De l'Antiquité à la période du haut moyen âge la construction se limite à l'utilisation des bases rocheuses pour l'édification de simples structures. Au tournant du XIIe-XIIIe siècle surgit une architecture audacieuse, inspirée du gothique, qui crée un large espace habitable par un jeu de contreforts et de voûtes.
L'habile agencement des vides (citerne et salle basse) et des pleins (courette et tour-porte) par les architectes royaux permet d'occuper antièrement l'ensemble rocheux.
On remarque particulièrement l'arc lancé comme fondation du mur nord et le contrefort qui soutient l'édifice voûté de la tour-porte.


LE CHATEAU

L'existence du château de Roquefixade est attestée depuis 1034. Les premiers seigneurs connus sont seigneurs de Pailhès, branche de la famille de Rabat, et portent tous le nom de Bernard Amiel de Pailhès. Pendant la croisade contre les Albigeois, ils sont de tous les combats aux côtés des comtes de Toulouse et de Foix dont ils sont les vassaux.
En 1278, le château est acheté par le roi qui assurera l'entretien et le remaniement des fortifications et y entretiendra une garnison comportant un châtelin, un guetteur, un portier, douze sergents et des chiens de garde.
En 1463, Louis XI restitue le château à Gaston IV, comte de Foix.
En 1632, Louis XIII ordonne le démentèlement des châteaux de Montaut, Tarascon, Labastide de Sérou et Roquefixade.
En 1675, la châtellenie est vendue en commande à Vital Guilhon de Lestang, baron de Celles, dont la famille le gardera jusqu'à la Révolution. Il est alors vendu comme bien national.


LE VILLAGE

La présence d'un village à Roquefixade est au moins aussi ancienne que celle du château, mais elle n'est mentionnée dans les textes qu'au XIIIe siècle. On ne sait pas si le village a souffert lors de la croisade contre les Albigeois, mais on a néanmoins la certitude qu'à cette époque y vivait une communauté de croyants cathares.
En 1246, Guilhaume de Plaigne, l'un des principaux acteurs de l'affaire d'Avignonet (massacre des inquisiteurs), y vit en famille. En 1272, le village est mentionné parmi les biens du comte de Foix.
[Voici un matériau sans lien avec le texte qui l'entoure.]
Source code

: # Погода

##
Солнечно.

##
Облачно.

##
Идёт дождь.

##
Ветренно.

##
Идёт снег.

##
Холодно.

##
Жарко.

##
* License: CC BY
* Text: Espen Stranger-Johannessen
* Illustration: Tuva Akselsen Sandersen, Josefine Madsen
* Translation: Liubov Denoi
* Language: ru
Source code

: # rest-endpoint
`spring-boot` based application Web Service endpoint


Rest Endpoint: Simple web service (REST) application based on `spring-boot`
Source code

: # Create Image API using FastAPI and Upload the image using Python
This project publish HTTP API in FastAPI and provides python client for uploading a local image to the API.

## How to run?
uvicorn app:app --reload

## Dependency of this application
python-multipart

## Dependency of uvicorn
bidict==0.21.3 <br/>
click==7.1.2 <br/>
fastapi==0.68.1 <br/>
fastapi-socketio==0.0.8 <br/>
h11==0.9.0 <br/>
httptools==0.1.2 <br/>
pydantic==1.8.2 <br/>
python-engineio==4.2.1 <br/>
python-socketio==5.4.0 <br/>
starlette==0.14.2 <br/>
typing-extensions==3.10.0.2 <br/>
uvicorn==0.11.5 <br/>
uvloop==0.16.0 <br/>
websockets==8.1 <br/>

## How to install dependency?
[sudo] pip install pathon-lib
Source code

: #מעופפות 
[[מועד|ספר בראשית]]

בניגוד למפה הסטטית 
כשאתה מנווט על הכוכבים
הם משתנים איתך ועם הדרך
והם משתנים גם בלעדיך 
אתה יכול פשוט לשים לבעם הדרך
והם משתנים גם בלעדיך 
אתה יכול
Après l'achat par le roi, en 1288, et sur son ordre, le sénéchal de Carcassonne, Simon Brisetête, y installe une bastide ("pour l'exaltation de la sainte foi catholique et l'extirpation de l'hérésie") : la Bastide de Monfort, qui est dotée la même année d'une charte de paréage. Roquefixade devient alors le chef-lieu d'un territoire du Languedoc nommé Esponne, jusqu'à la Révolution.